When Sabu was outed as an informant in an explosive Fox News story in March 2012, it made sense to Thordarson. He says he found it strange that the FBI never seemed interested in the information he told them he had about the hacker, who was a hugely prominent figure at the helm of a group that had claimed responsibility for attacking US government websites and multinational corporations, including Sony and News International.
Not particularly attentive.
On March 18, 2012, Thordarson says he met with the FBI for what would be the final time, in Aarhus, Denmark. Prior to the meeting, he exchanged emails with his alleged handler, agreeing that he would come equipped with hard drives packed with chat logs, photographs, and other data related to WikiLeaks.

[...]

Once the agents obtained the hard drives and received the passwords to access them, Thordarson's emails suggest, they stopped responding regularly to his messages and rebuffed his attempts to set up another meeting.

[...]

"Understand J has your laptop," an alleged agent wrote to Thordarson shortly after the final Denmark meeting, referencing Assange. "Is there anything on it about our relationship?"

[...]

Thordarson was accused [by Wikileaks] of embezzling about $US50,000 from a merchandise store that he had helped set up to raise funds. He admits that he took some of the money but denies stealing it, saying he used the funds to cover expenses he was owed by WikiLeaks.
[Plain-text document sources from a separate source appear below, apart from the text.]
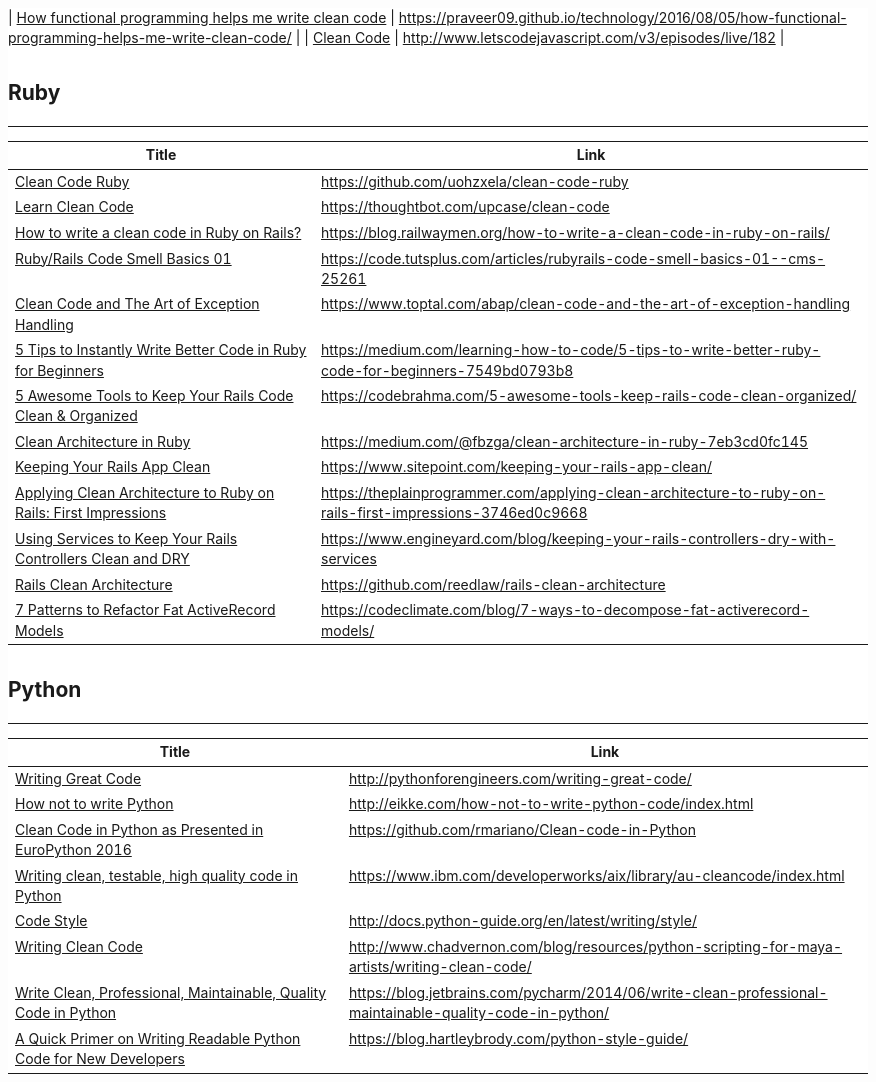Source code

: | [How functional programming helps me write clean code](https://praveer09.github.io/technology/2016/08/05/how-functional-programming-helps-me-write-clean-code/) | https://praveer09.github.io/technology/2016/08/05/how-functional-programming-helps-me-write-clean-code/ |
| [Clean Code](http://www.letscodejavascript.com/v3/episodes/live/182)                                                                                            | http://www.letscodejavascript.com/v3/episodes/live/182                                                  |

## Ruby
-----

| Title                                                                                                                                                              | Link                                                                                                |
|--------------------------------------------------------------------------------------------------------------------------------------------------------------------|-----------------------------------------------------------------------------------------------------|
| [Clean Code Ruby](https://github.com/uohzxela/clean-code-ruby)                                                                                                     | https://github.com/uohzxela/clean-code-ruby                                                         |
| [Learn Clean Code](https://thoughtbot.com/upcase/clean-code)                                                                                                       | https://thoughtbot.com/upcase/clean-code                                                            |
| [How to write a clean code in Ruby on Rails?](https://blog.railwaymen.org/how-to-write-a-clean-code-in-ruby-on-rails/)                                             | https://blog.railwaymen.org/how-to-write-a-clean-code-in-ruby-on-rails/                             |
| [Ruby/Rails Code Smell Basics 01](https://code.tutsplus.com/articles/rubyrails-code-smell-basics-01--cms-25261)                                                    | https://code.tutsplus.com/articles/rubyrails-code-smell-basics-01--cms-25261                        |
| [Clean Code and The Art of Exception Handling](https://www.toptal.com/abap/clean-code-and-the-art-of-exception-handlin)                                            | https://www.toptal.com/abap/clean-code-and-the-art-of-exception-handling                            |
| [5 Tips to Instantly Write Better Code in Ruby for Beginners](https://medium.com/learning-how-to-code/5-tips-to-write-better-ruby-code-for-beginners-7549bd0793b8) | https://medium.com/learning-how-to-code/5-tips-to-write-better-ruby-code-for-beginners-7549bd0793b8 |
| [5 Awesome Tools to Keep Your Rails Code Clean & Organized](https://codebrahma.com/5-awesome-tools-keep-rails-code-clean-organized/) | https://codebrahma.com/5-awesome-tools-keep-rails-code-clean-organized/ |
| [Clean Architecture in Ruby](https://medium.com/@fbzga/clean-architecture-in-ruby-7eb3cd0fc145) | https://medium.com/@fbzga/clean-architecture-in-ruby-7eb3cd0fc145 | 
| [Keeping Your Rails App Clean](https://www.sitepoint.com/keeping-your-rails-app-clean/) | https://www.sitepoint.com/keeping-your-rails-app-clean/ | https://www.sitepoint.com/keeping-your-rails-app-clean/ |
| [Applying Clean Architecture to Ruby on Rails: First Impressions](https://theplainprogrammer.com/applying-clean-architecture-to-ruby-on-rails-first-impressions-3746ed0c9668) | https://theplainprogrammer.com/applying-clean-architecture-to-ruby-on-rails-first-impressions-3746ed0c9668 |
| [Using Services to Keep Your Rails Controllers Clean and DRY](https://www.engineyard.com/blog/keeping-your-rails-controllers-dry-with-services) | https://www.engineyard.com/blog/keeping-your-rails-controllers-dry-with-services |
| [Rails Clean Architecture](https://github.com/reedlaw/rails-clean-architecture) | https://github.com/reedlaw/rails-clean-architecture |
| [7 Patterns to Refactor Fat ActiveRecord Models](https://codeclimate.com/blog/7-ways-to-decompose-fat-activerecord-models/) | https://codeclimate.com/blog/7-ways-to-decompose-fat-activerecord-models/ |
 
## Python
------

| Title                                                                               | Link                                                     |
|-------------------------------------------------------------------------------------|----------------------------------------------------------|
| [Writing Great Code](http://pythonforengineers.com/writing-great-code/)             | http://pythonforengineers.com/writing-great-code/        |
| [How not to write Python](http://eikke.com/how-not-to-write-python-code/index.html) | http://eikke.com/how-not-to-write-python-code/index.html |
| [Clean Code in Python as Presented in EuroPython 2016](https://github.com/rmariano/Clean-code-in-Python)| https://github.com/rmariano/Clean-code-in-Python|
| [Writing clean, testable, high quality code in Python](https://www.ibm.com/developerworks/aix/library/au-cleancode/index.html)|https://www.ibm.com/developerworks/aix/library/au-cleancode/index.html|
| [Code Style](http://docs.python-guide.org/en/latest/writing/style/) |http://docs.python-guide.org/en/latest/writing/style/|
| [Writing Clean Code](http://www.chadvernon.com/blog/resources/python-scripting-for-maya-artists/writing-clean-code/) | http://www.chadvernon.com/blog/resources/python-scripting-for-maya-artists/writing-clean-code/|
| [Write Clean, Professional, Maintainable, Quality Code in Python](https://blog.jetbrains.com/pycharm/2014/06/write-clean-professional-maintainable-quality-code-in-python/)| https://blog.jetbrains.com/pycharm/2014/06/write-clean-professional-maintainable-quality-code-in-python/|
| [A Quick Primer on Writing Readable Python Code for New Developers](https://blog.hartleybrody.com/python-style-guide/)|https://blog.hartleybrody.com/python-style-guide/|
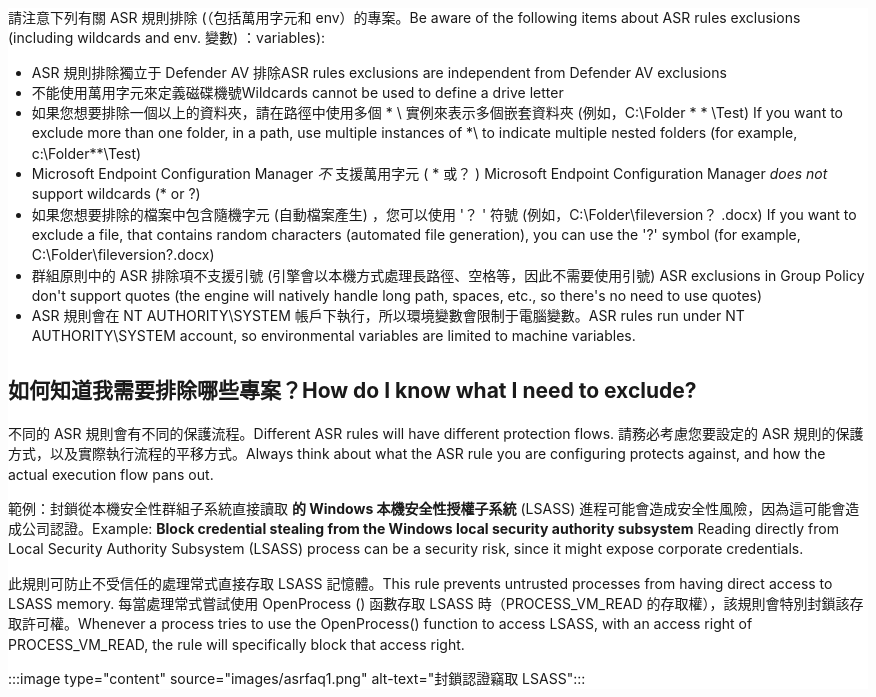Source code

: <span data-ttu-id="e3a4b-147">請注意下列有關 ASR 規則排除 (（包括萬用字元和 env）的專案。</span><span class="sxs-lookup"><span data-stu-id="e3a4b-147">Be aware of the following items about ASR rules exclusions (including wildcards and env.</span></span> <span data-ttu-id="e3a4b-148">變數) ：</span><span class="sxs-lookup"><span data-stu-id="e3a4b-148">variables):</span></span>

- <span data-ttu-id="e3a4b-149">ASR 規則排除獨立于 Defender AV 排除</span><span class="sxs-lookup"><span data-stu-id="e3a4b-149">ASR rules exclusions are independent from Defender AV exclusions</span></span>
- <span data-ttu-id="e3a4b-150">不能使用萬用字元來定義磁碟機號</span><span class="sxs-lookup"><span data-stu-id="e3a4b-150">Wildcards cannot be used to define a drive letter</span></span>
- <span data-ttu-id="e3a4b-151">如果您想要排除一個以上的資料夾，請在路徑中使用多個 \* \ 實例來表示多個嵌套資料夾 (例如，C:\Folder \* \* \Test) </span><span class="sxs-lookup"><span data-stu-id="e3a4b-151">If you want to exclude more than one folder, in a path, use multiple instances of \*\ to indicate multiple nested folders (for example, c:\Folder\*\*\Test)</span></span>
- <span data-ttu-id="e3a4b-152">Microsoft Endpoint Configuration Manager *不* 支援萬用字元 ( \* 或？ ) </span><span class="sxs-lookup"><span data-stu-id="e3a4b-152">Microsoft Endpoint Configuration Manager *does not* support wildcards (\* or ?)</span></span>
- <span data-ttu-id="e3a4b-153">如果您想要排除的檔案中包含隨機字元 (自動檔案產生) ，您可以使用 '？ ' 符號 (例如，C:\Folder\fileversion？ .docx) </span><span class="sxs-lookup"><span data-stu-id="e3a4b-153">If you want to exclude a file, that contains random characters (automated file generation), you can use the '?' symbol (for example, C:\Folder\fileversion?.docx)</span></span>
- <span data-ttu-id="e3a4b-154">群組原則中的 ASR 排除項不支援引號 (引擎會以本機方式處理長路徑、空格等，因此不需要使用引號) </span><span class="sxs-lookup"><span data-stu-id="e3a4b-154">ASR exclusions in Group Policy don't support quotes (the engine will natively handle long path, spaces, etc., so there's no need to use quotes)</span></span>
- <span data-ttu-id="e3a4b-155">ASR 規則會在 NT AUTHORITY\SYSTEM 帳戶下執行，所以環境變數會限制于電腦變數。</span><span class="sxs-lookup"><span data-stu-id="e3a4b-155">ASR rules run under NT AUTHORITY\SYSTEM account, so environmental variables are limited to machine variables.</span></span>

## <a name="how-do-i-know-what-i-need-to-exclude"></a><span data-ttu-id="e3a4b-156">如何知道我需要排除哪些專案？</span><span class="sxs-lookup"><span data-stu-id="e3a4b-156">How do I know what I need to exclude?</span></span>
<span data-ttu-id="e3a4b-157">不同的 ASR 規則會有不同的保護流程。</span><span class="sxs-lookup"><span data-stu-id="e3a4b-157">Different ASR rules will have different protection flows.</span></span> <span data-ttu-id="e3a4b-158">請務必考慮您要設定的 ASR 規則的保護方式，以及實際執行流程的平移方式。</span><span class="sxs-lookup"><span data-stu-id="e3a4b-158">Always think about what the ASR rule you are configuring protects against, and how the actual execution flow pans out.</span></span>

<span data-ttu-id="e3a4b-159">範例：封鎖從本機安全性群組子系統直接讀取 **的 Windows 本機安全性授權子系統** (LSASS) 進程可能會造成安全性風險，因為這可能會造成公司認證。</span><span class="sxs-lookup"><span data-stu-id="e3a4b-159">Example: **Block credential stealing from the Windows local security authority subsystem** Reading directly from Local Security Authority Subsystem (LSASS) process can be a security risk, since it might expose corporate credentials.</span></span>

<span data-ttu-id="e3a4b-160">此規則可防止不受信任的處理常式直接存取 LSASS 記憶體。</span><span class="sxs-lookup"><span data-stu-id="e3a4b-160">This rule prevents untrusted processes from having direct access to LSASS memory.</span></span> <span data-ttu-id="e3a4b-161">每當處理常式嘗試使用 OpenProcess () 函數存取 LSASS 時（PROCESS_VM_READ 的存取權），該規則會特別封鎖該存取許可權。</span><span class="sxs-lookup"><span data-stu-id="e3a4b-161">Whenever a process tries to use the OpenProcess() function to access LSASS, with an access right of PROCESS_VM_READ, the rule will  specifically block that access right.</span></span>

:::image type="content" source="images/asrfaq1.png" alt-text="封鎖認證竊取 LSASS":::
The matter is currently being investigated by police in Iceland
He didn’t steal it. He just used it to pay himself. After all, he was getting very little from the FBI.
Eventually, the US government may attempt to prosecute Assange, and there can be little doubt that he remains fixed firmly in the feds' crosshairs. The WikiLeaks founder's lawyers believe that a grand jury probe may already have produced an indictment against him that remains under seal – and so he remains sheltered in Ecuador's London Embassy, fearing that if he sets foot outside the door he will subsequently be extradited to the United States and thrown in jail. But the prospect of this does not appear to be weighing heavily on Thordarson's mind. Only once, when recounting the time he spent passing information on Assange to the FBI, does his voice tremble with a quiver of guilt. "If you come into Julian's inner circle," Thordarson says, "he really takes care of his friends."
And some times his “friends” really "take care of him," too.